Dan Marshall offers advice on developing multiplayer games following his experience with Gun Monkeys
Hello! So it’s been about a year since Gun Monkeys come out, and because I took some innovative steps to keep it alive, I still get a lot of people asking me for advice.
The TL;DR is really: if you’re an indie developer, don’t make multiplayer games. There are exceptions, naturally, but by-and-large the number of customers you’re ever likely to get simply isn’t there to support it.

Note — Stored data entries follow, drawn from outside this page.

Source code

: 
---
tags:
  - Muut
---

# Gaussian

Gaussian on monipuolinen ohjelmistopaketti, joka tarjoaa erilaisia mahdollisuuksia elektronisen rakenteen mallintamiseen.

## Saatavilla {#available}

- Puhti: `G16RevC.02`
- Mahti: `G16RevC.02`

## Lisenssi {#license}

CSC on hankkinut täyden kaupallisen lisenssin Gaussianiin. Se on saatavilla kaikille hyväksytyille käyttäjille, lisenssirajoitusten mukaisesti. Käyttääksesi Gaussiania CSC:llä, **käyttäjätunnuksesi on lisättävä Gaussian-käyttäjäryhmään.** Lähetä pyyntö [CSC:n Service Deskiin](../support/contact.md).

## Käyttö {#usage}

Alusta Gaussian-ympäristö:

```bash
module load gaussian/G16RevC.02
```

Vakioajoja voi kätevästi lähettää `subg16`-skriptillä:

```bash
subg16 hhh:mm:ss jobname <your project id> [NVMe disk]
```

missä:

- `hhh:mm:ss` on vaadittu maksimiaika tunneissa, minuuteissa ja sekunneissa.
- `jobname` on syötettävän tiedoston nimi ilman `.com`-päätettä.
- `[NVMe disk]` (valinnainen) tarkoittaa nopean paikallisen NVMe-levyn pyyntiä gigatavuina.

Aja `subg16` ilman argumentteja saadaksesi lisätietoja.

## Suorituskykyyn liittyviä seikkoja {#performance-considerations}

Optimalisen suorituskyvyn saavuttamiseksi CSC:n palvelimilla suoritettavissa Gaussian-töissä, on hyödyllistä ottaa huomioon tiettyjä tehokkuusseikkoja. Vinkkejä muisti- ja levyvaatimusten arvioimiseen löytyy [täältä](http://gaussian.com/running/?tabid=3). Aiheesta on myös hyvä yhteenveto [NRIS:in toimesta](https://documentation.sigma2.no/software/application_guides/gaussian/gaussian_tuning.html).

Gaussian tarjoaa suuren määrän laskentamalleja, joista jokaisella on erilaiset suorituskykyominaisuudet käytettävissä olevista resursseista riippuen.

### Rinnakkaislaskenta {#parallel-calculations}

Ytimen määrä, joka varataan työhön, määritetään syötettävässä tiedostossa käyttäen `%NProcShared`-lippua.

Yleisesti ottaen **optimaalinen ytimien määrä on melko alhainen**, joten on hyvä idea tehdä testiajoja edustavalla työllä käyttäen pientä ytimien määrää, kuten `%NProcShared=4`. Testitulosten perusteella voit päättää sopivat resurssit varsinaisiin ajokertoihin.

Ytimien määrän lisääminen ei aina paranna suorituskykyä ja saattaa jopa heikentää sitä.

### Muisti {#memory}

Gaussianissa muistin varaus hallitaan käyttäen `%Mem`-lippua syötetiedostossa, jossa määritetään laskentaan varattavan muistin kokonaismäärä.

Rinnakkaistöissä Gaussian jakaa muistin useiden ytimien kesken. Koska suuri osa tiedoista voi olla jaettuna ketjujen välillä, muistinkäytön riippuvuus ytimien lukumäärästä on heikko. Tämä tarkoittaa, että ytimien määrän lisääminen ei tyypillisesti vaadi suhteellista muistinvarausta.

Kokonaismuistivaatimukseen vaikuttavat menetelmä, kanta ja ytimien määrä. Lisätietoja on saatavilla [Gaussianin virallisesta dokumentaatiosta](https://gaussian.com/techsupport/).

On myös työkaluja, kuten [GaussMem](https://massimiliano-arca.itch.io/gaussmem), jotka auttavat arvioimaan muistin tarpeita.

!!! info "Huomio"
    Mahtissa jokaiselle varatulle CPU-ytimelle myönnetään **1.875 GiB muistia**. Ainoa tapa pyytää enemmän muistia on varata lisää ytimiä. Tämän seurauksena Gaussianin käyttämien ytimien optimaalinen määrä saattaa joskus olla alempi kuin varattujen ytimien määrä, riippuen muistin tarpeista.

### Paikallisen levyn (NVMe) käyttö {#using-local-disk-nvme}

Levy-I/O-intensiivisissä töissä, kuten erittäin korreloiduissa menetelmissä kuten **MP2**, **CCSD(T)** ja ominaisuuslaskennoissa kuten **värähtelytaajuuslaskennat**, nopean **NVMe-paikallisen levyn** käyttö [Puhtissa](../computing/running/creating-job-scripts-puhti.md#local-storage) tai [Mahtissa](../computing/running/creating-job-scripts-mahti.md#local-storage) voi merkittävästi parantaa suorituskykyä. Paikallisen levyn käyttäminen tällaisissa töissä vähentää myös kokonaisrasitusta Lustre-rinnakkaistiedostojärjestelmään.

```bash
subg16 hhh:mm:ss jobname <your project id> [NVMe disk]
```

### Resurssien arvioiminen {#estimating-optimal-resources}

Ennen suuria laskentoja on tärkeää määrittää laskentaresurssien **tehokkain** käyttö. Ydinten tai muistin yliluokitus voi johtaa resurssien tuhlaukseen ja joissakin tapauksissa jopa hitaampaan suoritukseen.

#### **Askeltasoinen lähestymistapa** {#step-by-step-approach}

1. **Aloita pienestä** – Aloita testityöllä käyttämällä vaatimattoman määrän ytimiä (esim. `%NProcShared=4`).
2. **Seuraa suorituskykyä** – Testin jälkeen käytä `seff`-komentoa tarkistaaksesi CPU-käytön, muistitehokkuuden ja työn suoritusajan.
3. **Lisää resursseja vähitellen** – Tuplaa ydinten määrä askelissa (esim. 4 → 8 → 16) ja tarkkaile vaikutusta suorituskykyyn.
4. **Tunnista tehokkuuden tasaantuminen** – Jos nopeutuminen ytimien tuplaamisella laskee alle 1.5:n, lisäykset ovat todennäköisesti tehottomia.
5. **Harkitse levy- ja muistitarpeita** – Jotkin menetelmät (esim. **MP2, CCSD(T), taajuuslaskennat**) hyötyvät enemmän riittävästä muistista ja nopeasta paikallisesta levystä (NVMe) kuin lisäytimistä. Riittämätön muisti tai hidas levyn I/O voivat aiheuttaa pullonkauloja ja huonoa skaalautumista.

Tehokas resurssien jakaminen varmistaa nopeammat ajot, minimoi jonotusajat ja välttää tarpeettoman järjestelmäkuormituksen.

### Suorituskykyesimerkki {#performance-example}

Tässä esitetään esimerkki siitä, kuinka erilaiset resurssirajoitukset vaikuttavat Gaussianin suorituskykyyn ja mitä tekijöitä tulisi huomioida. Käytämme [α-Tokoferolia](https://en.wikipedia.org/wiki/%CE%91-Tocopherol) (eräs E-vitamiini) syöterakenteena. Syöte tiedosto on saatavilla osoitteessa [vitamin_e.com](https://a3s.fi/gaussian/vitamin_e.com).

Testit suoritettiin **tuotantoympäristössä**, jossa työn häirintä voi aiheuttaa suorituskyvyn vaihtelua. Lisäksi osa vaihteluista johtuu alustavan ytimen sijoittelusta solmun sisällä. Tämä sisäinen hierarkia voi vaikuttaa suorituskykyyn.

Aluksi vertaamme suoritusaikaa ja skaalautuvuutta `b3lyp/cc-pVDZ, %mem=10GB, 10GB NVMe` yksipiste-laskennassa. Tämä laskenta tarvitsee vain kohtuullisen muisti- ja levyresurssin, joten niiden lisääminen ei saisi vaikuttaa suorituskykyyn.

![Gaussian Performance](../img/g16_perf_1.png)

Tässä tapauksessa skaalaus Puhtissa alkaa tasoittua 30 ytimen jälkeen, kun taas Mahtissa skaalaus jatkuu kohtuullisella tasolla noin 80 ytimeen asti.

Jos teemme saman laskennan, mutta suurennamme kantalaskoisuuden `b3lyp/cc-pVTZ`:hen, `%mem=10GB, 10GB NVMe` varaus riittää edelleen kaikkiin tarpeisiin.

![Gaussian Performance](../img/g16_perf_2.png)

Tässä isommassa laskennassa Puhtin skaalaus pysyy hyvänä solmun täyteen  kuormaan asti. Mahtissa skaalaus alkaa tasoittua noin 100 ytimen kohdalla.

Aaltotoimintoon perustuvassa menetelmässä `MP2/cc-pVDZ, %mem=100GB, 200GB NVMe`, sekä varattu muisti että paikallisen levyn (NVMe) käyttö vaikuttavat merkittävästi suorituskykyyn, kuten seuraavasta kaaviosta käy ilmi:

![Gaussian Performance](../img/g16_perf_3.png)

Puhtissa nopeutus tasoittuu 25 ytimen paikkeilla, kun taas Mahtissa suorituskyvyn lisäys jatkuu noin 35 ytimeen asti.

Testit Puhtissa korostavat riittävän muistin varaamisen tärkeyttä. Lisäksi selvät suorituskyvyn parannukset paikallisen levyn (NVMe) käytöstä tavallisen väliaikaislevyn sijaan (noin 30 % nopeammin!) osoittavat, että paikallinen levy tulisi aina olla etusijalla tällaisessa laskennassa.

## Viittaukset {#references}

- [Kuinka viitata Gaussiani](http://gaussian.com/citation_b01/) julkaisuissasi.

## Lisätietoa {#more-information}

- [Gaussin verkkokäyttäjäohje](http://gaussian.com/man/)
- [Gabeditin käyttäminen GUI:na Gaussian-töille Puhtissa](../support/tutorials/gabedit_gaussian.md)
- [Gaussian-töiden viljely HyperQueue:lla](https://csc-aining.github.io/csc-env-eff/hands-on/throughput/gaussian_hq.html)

Gun Monkeys was designed as a 1-on-1 game specifically to keep it easy to set up. There’s no waiting for 4 other players to turn up, you just need one opponent and you’re good to go. It was designed to be played among friends – you message someone and say “hey, quick game of GM?” and meet and play. That was the idea; that was my way of getting around the fact that it was never likely to sell enough copies to have full servers.
Sadly, that’s not what people expect from a multiplayer game. People expect to log in, and find someone of the exact same skill to play against. At 3am. I did everything I could to accommodate that, but it was never going to happen, was it? This is not just the case for me, indie multiplayer servers are dry all over.
Here’s what I’ve learned by doing this. If you’re adamant about making a multiplayer game, these suggestions are things you 100% should do.
Get hype. You can release a great game and it’ll build hype over time. That doesn’t work with multiplayer, because you need the support there from the very first second it launches. You need to have hundreds of thousands of people champing at the bit to play, if not millions, in order for the game to be successful. Be prepared to make your game, finish it, and then spenda year or so promoting it at shows and building interest before releasing it.
Release to the press WAY before launch. Pretty much every single review of GM says the servers are empty (because, like most people, the reviewers kind of didn’t expect to ever have to arrange their own matches), and it became a self-perpetuating myth. Less people bought it because the servers were empty, so the servers were more empty when people did reviews. And so on. Press need the game well in advance.
Add in bots. You’ll need to heavily invest in human-like AI to keep people happy. People will complain the AI is shit, and building AI is going to be massively expensive. As an indie, can you cover the cost of that? Simply adding multiplayer to a singleplayer game doesn’t solve the problem, either. People will still log in looking for a game, and log out to play singleplayer. They might as well be standalone games, right?
Buy advertising. You’re going to need to get your game EVERYWHERE. If you sell a million copies at launch, at any one time you’re likely to have a handful of people looking to play. People have jobs and school and are playing different games or watching Netflix. The Copies Sold : Players Online ratio is preposterous. Spending money will help that. Have you got an advertising budget? Because most don’t. Whatever it is, stick a 0 on the end.
Keep things simple. It’s hard enough getting a game of Gun Monkeys as 1-on-1, let alone if it needed 4-8 players to get a match going. Design your game around the entire concept of the severs being empty.
Keep supporting it, to a degree. This is harder than it seems. I kept fixing bugs and tweaking gameplay for a few months, because of course, but there comes a point where you’re aware you need to get on with a new game in order to keep your company afloat. Adding new maps and characters and stuff seems like a sensible thing to do, but if the game doesn’t have the numbers already, what is it really going to achieve? Another 6 months dev time on a game that doesn’t have the oomph? That kind of support is strictly for games with a thriving community and a big demand for new content, but you need to be prepared to do it.
Have money. I think that’s the long and short of it. Whether it’s for tradeshows, advertising, or a year of support after release, you need to have the finances in place to fund multiplayer games.
I don’t want to be completely negative, I just think as indies we need to be aware that the numbers TitanFall sells in order to be a constantly-playable online game eclipses anything we could possibly hope to achieve. It’s a case of being very very boringly realistic. And there are exceptions, of course there are! I’m just letting you know what my experience has been
In short? My advice remains: don’t. It’s an expensive gamble. Gun Monkeys sold well, covered its own costs, generally got 7-8 out of 10 reviews, and only took a few months to make, so from that point of view it was a success.
But Gun Monkeys immediately got forgotten about. And that’s the saddest bit for me, because it’s genuinely a brillo little game that deserved a lot more attention.